(Passage):
★ ★ ★
To sum up, the Arriaga index applied to LLMAs satisfies the three fundamental properties of an agglomeration index. It is less difficult to compute than the Uchida and Nelson (2010) agglomeration index, while implicitly taking into account their three criteria—population density, the size of a “large” urban centre, and travel time—through the spatial-analytic underpinnings of LLMA delineation, and without the requirement of defining an arbitrary urban threshold. On the other hand, if a delineation of LLMAs is not available, the Arriaga index is applicable to traditional city-population data, although it is preferable that “cities” be defined as functional areas as are metropolitan areas (in general, every metropolitan area is an LLMA). Finally, we have shown elsewhere¹² that it would also be possible to compute the index, and obtain similar results, when the underlying population data is available only in LLMA size-categories, rather than for individual LLMAs.
★ ★ ★
(Data shown):
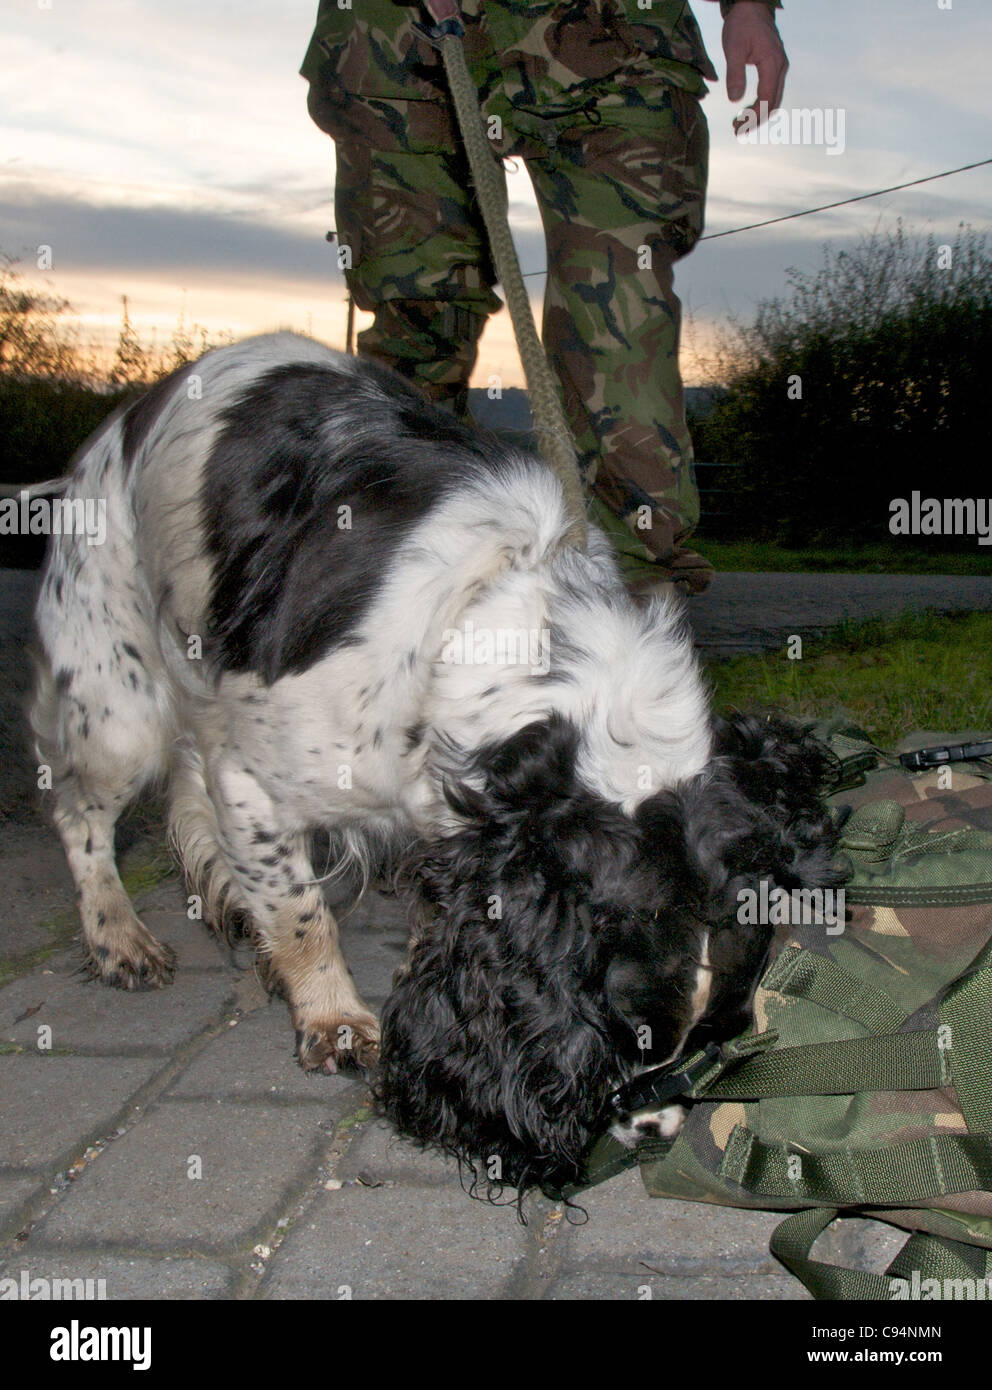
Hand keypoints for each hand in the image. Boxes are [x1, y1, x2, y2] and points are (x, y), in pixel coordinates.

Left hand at [723, 3, 788, 132]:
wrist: (751, 5)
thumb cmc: (741, 24)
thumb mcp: (733, 48)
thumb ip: (735, 74)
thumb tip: (734, 99)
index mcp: (772, 63)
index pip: (766, 99)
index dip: (753, 117)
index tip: (738, 127)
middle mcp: (780, 67)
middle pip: (773, 103)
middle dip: (756, 120)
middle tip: (736, 130)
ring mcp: (780, 67)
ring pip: (773, 99)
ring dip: (758, 114)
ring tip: (739, 124)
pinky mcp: (775, 66)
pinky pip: (771, 91)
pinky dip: (760, 104)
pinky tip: (746, 110)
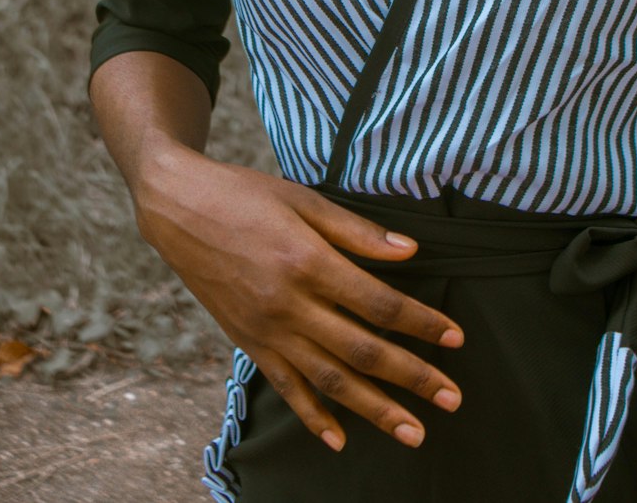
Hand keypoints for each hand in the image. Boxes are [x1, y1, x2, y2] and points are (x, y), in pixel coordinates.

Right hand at [134, 144, 463, 450]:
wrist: (180, 210)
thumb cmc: (246, 196)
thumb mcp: (304, 199)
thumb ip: (358, 231)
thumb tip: (410, 251)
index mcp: (308, 262)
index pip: (379, 303)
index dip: (421, 323)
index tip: (456, 339)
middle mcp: (289, 305)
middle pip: (363, 351)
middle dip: (412, 377)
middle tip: (452, 399)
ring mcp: (267, 330)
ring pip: (330, 381)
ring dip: (375, 410)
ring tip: (413, 432)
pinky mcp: (249, 343)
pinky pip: (286, 388)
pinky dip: (314, 417)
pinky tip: (340, 440)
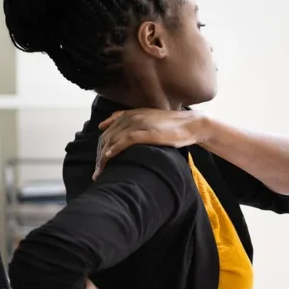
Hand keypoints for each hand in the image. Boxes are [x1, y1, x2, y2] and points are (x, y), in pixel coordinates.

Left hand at [94, 108, 210, 178]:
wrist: (190, 124)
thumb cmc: (171, 126)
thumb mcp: (149, 122)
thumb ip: (133, 124)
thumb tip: (116, 130)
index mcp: (129, 115)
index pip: (107, 132)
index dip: (100, 148)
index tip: (99, 164)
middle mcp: (130, 117)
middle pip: (106, 138)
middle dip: (99, 156)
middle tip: (97, 173)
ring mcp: (137, 124)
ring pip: (113, 140)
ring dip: (103, 157)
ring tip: (100, 172)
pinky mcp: (145, 131)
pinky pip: (124, 140)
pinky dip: (115, 149)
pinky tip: (109, 157)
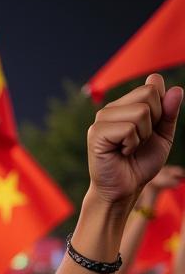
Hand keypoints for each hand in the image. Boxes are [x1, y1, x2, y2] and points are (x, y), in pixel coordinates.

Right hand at [87, 75, 182, 205]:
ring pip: (141, 111)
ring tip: (130, 147)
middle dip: (154, 120)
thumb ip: (170, 112)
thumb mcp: (163, 135)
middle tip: (140, 140)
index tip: (149, 129)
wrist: (125, 188)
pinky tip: (121, 152)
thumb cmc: (141, 163)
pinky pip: (129, 129)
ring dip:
★ ★ ★
(Required action):
Write what comes next in the passage on the Arriaga agglomeration index, picking up after its final sentence.

(Answer area):
4 Empirical Application

In this section, we apply this index to the Spanish provinces (NUTS III regions), using LLMAs as basic units for the construction of the index. Spain is a very good example because data availability forces much of the empirical research to be conducted at the NUTS II or NUTS III levels, even though a different geography may be preferable. Most of the economic information provided by the Spanish National Statistical Institute (INE) (GDP, stock of capital, wages or employment data…) is available only for the whole country or at the NUTS III level. There is little data available at a finer level of geographical detail, such as municipalities. To find geographically disaggregated economic information, one has to look up some very specific databases or use the data provided by taxes or unemployment registers. This scarceness of finer information also prevails in many other countries. Fortunately, detailed population data is often available. And from detailed population data, it is possible to construct the Arriaga index and put the degree of agglomeration in relation with other key economic concepts such as regional productivity or growth.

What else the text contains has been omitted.